A rower’s maximum speed in still water is 6.0 ft/s. He decides to cross a 60 ft. wide river (at his maximum speed), with an apparent heading of 30° north of east. The river’s current (relative to the ground) is flowing south at a speed of 1.0 ft/s. Find the rower’s speed and direction relative to the ground, as well as the total time it will take him to reach the other side of the river. (Please let me know if you need clarification on this – I am recalling this problem from memory, and do not have the actual problem with me at the moment)
2. Relevant equations
vR/G = VW/G + VR/W
(where R=rower, W=water, G=ground)
Law of cosines: c2 = a2 + b2 – 2abcos(θ)
Law of sines: sin(A)/a = sin(B)/b = sin(C)/c
3. The attempt at a solution
I set up the vectors in a coordinate plane. I was able to determine the angle between the rower’s apparent heading vector and the water’s vector to be 60°. Using this, I plugged it into the law of cosines formula to obtain a speed of 5.77 ft/s. I then used the law of sines (with the water’s speed and the rower’s speed of 5.77 ft/s) to obtain the angle opposite the water’s vector, which turned out to be about 8°. Subtracting this from 30°, I got about 22° north of east.
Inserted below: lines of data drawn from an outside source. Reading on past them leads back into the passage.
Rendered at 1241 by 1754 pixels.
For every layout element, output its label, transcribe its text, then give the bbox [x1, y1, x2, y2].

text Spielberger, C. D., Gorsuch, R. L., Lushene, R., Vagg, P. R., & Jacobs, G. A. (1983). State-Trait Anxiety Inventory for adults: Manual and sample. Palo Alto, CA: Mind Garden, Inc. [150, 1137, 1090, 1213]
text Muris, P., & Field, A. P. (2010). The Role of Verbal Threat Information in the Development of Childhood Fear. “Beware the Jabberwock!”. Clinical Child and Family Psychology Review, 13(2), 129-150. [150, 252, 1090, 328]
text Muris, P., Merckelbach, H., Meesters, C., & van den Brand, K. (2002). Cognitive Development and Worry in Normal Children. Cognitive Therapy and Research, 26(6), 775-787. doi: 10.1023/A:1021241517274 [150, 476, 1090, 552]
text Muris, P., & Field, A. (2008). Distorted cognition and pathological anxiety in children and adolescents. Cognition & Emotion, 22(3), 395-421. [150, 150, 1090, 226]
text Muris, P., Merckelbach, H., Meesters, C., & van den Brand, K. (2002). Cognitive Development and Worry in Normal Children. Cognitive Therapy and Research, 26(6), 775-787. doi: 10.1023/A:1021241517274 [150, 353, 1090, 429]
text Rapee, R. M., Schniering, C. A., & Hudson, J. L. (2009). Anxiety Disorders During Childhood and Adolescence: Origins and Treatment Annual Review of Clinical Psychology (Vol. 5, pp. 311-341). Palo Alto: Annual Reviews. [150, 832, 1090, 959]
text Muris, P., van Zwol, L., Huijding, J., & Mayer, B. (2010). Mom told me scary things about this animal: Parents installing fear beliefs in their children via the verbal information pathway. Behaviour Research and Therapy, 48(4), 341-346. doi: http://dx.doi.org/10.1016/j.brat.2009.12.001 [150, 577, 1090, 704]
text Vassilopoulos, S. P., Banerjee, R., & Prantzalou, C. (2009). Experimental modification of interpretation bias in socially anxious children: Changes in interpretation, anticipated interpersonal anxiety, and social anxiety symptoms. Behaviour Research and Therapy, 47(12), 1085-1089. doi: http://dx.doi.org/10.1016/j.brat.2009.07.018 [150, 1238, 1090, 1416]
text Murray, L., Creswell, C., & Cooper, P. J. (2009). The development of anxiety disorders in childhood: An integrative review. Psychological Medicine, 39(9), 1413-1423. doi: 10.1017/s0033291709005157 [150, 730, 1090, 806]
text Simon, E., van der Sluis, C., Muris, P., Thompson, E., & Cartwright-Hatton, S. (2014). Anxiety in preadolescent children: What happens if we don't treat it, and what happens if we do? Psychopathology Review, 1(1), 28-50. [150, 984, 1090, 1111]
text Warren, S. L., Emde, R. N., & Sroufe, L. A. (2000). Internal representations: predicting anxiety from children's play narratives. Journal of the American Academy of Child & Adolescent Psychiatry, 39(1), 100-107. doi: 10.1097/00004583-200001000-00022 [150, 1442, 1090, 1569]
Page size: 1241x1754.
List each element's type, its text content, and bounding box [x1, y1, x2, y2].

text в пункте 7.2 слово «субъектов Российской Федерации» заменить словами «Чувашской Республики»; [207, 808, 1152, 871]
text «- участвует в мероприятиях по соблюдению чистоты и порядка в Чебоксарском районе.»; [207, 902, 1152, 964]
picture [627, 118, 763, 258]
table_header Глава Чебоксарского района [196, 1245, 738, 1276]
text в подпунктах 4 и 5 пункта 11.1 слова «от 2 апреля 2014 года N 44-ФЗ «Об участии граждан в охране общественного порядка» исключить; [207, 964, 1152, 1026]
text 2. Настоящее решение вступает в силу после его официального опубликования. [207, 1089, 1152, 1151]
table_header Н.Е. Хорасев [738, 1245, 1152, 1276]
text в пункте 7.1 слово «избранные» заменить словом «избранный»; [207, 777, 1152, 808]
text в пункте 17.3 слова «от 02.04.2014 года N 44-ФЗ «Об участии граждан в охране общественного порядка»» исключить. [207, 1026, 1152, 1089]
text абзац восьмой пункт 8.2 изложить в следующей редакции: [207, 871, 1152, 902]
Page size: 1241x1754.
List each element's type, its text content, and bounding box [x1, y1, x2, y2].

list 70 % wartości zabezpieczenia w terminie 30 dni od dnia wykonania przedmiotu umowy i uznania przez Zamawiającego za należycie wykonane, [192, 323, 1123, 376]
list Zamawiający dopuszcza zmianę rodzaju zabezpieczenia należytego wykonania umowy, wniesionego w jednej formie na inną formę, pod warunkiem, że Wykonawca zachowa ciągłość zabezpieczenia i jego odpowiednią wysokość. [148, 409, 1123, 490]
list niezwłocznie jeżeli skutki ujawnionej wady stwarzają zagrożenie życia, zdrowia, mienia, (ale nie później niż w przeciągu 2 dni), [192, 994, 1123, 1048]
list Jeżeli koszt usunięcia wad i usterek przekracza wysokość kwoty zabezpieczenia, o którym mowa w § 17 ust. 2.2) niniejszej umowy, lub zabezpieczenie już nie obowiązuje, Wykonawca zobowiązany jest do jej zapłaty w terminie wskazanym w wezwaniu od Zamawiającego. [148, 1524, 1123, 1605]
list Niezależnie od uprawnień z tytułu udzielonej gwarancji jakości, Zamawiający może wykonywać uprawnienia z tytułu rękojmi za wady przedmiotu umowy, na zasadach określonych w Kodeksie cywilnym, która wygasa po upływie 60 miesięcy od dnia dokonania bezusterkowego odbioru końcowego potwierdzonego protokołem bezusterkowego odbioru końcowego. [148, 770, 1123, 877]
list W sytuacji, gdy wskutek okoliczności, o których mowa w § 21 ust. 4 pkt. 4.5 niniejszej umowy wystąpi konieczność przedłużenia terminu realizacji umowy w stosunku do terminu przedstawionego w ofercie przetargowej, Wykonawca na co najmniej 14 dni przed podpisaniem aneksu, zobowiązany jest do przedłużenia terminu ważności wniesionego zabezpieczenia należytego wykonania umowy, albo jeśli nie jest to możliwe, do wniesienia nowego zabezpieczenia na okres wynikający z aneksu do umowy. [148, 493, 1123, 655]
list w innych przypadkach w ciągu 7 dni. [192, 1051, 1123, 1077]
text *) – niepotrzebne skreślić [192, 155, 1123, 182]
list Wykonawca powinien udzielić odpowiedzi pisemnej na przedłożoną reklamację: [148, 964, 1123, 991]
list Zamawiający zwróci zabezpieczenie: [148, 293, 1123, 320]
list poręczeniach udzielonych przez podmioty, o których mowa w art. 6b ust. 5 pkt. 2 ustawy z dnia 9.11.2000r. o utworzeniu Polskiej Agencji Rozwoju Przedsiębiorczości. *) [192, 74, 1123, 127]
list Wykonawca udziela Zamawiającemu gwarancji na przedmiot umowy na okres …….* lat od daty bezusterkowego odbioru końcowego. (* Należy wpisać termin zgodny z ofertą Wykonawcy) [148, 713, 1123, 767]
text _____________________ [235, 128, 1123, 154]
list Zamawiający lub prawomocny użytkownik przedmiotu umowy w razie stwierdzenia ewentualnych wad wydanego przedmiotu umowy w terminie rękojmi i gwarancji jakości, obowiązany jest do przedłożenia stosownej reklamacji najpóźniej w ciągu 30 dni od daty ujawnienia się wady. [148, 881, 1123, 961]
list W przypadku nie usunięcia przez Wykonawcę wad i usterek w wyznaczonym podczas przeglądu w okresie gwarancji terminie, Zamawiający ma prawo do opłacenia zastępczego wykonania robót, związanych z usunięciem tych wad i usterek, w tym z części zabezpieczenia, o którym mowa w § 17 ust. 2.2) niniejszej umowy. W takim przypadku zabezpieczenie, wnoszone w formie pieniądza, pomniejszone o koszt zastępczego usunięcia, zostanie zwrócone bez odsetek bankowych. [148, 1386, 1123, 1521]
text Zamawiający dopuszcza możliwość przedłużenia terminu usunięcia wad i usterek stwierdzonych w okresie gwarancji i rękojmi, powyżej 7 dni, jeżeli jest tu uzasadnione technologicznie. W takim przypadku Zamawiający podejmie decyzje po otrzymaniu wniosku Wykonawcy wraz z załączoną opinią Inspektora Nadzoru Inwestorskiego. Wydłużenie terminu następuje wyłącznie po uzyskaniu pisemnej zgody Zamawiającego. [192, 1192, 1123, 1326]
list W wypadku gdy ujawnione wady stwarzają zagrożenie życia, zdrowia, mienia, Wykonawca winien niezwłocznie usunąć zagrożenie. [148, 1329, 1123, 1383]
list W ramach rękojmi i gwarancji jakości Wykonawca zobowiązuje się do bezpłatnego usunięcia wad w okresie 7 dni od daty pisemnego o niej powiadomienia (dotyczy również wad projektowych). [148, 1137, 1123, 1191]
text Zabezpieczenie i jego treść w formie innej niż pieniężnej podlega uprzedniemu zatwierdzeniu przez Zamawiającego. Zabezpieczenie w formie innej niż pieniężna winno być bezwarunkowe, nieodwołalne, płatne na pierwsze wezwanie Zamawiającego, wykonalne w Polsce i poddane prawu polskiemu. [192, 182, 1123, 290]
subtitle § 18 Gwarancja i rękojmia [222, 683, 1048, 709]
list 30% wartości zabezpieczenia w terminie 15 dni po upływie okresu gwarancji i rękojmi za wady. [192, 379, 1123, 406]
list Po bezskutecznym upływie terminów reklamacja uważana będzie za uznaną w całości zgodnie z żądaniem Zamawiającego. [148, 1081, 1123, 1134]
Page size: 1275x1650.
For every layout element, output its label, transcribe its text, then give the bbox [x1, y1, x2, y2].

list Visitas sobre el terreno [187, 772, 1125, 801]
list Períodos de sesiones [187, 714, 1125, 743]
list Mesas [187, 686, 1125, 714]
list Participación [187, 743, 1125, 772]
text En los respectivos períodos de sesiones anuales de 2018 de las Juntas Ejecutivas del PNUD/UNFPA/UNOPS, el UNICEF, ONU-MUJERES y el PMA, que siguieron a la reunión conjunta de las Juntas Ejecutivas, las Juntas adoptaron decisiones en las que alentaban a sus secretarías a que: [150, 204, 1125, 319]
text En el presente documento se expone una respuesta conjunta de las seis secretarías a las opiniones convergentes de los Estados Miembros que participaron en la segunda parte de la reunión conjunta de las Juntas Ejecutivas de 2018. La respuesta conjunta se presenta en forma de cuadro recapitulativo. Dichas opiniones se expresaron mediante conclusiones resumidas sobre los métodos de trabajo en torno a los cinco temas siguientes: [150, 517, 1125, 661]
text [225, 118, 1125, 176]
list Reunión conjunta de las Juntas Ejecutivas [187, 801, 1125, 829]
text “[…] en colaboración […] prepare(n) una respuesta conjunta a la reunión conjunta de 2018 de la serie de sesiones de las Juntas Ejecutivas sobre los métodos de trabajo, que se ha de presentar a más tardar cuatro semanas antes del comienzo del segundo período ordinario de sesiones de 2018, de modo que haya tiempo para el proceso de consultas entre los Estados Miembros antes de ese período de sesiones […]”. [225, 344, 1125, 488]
To find the time it takes to get across, I set up a right triangle, where the base represents the width of the river (60 ft), and the hypotenuse represents the distance the rower actually travels (with the angle between them 22°). Using trig, I found the hypotenuse to be about 64 ft. I then plugged this distance and the rower’s speed of 5.77 ft/s into v=d/t to solve for t, and I obtained t= ~11s.